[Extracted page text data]
※ ※ ※
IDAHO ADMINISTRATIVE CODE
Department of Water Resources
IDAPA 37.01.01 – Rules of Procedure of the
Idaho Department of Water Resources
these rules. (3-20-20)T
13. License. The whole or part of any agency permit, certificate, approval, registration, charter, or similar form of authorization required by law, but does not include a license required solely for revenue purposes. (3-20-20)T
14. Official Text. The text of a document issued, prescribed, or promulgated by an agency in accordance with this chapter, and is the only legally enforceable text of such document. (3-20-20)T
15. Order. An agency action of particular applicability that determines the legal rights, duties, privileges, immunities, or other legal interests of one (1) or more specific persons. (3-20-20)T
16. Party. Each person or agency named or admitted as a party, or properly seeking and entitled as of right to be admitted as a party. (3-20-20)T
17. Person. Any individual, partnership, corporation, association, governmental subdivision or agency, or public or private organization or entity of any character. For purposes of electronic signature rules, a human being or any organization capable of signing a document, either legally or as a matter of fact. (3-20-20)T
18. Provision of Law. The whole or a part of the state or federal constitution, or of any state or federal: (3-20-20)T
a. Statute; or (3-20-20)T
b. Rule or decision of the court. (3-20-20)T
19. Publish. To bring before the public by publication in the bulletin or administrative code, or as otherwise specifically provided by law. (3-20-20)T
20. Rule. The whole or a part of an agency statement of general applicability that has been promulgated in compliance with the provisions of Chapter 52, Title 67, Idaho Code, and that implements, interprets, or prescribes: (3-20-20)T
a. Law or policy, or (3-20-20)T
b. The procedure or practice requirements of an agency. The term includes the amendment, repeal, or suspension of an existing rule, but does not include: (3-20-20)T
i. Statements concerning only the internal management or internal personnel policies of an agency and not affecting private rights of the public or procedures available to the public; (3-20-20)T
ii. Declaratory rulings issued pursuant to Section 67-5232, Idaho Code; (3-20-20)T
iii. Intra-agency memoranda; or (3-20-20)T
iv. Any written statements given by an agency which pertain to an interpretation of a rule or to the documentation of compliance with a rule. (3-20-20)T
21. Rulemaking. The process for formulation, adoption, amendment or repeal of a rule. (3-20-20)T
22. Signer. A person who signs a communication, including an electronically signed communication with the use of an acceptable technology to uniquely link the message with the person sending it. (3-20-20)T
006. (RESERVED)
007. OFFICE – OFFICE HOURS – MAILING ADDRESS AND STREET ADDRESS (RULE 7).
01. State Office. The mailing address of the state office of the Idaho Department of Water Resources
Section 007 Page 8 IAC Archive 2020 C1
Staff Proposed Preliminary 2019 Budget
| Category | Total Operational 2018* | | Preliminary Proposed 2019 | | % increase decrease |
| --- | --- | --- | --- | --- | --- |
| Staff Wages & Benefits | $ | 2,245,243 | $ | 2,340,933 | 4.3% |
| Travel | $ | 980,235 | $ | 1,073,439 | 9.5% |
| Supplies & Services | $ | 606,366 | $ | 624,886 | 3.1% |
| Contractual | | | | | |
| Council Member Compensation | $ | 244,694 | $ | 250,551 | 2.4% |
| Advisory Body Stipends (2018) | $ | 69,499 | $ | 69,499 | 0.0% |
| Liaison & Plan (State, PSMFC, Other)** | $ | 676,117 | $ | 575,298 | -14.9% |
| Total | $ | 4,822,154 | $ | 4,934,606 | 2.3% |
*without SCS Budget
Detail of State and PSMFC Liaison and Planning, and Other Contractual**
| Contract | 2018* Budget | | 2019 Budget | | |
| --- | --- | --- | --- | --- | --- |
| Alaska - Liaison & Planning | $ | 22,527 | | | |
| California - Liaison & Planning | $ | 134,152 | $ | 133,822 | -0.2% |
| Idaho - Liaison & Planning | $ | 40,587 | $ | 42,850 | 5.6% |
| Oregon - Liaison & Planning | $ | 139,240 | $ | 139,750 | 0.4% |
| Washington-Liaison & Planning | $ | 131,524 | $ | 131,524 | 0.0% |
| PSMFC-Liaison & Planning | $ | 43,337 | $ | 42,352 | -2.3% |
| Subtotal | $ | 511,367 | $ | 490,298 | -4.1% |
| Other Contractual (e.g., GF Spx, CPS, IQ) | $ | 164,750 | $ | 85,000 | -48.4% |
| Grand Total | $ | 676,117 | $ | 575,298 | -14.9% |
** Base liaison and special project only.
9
※ ※ ※
Beginning with the first line above, could you copy every line exactly, up to and including the one with "19. Publish. To"?

§ **Task answer**:
IDAHO ADMINISTRATIVE CODE
Department of Water Resources
IDAPA 37.01.01 – Rules of Procedure of the
Idaho Department of Water Resources
these rules. (3-20-20)T
13. License. The whole or part of any agency permit, certificate, approval, registration, charter, or similar form of authorization required by law, but does not include a license required solely for revenue purposes. (3-20-20)T
14. Official Text. The text of a document issued, prescribed, or promulgated by an agency in accordance with this chapter, and is the only legally enforceable text of such document. (3-20-20)T
15. Order. An agency action of particular applicability that determines the legal rights, duties, privileges, immunities, or other legal interests of one (1) or more specific persons. (3-20-20)T
16. Party. Each person or agency named or admitted as a party, or properly seeking and entitled as of right to be admitted as a party. (3-20-20)T
17. Person. Any individual, partnership, corporation, association, governmental subdivision or agency, or public or private organization or entity of any character. For purposes of electronic signature rules, a human being or any organization capable of signing a document, either legally or as a matter of fact. (3-20-20)T
18. Provision of Law. The whole or a part of the state or federal constitution, or of any state or federal: (3-20-20)T
a. Statute; or (3-20-20)T
b. Rule or decision of the court. (3-20-20)T
19. Publish. To bring before the public by publication in the bulletin or administrative code, or as otherwise specifically provided by law. (3-20-20)T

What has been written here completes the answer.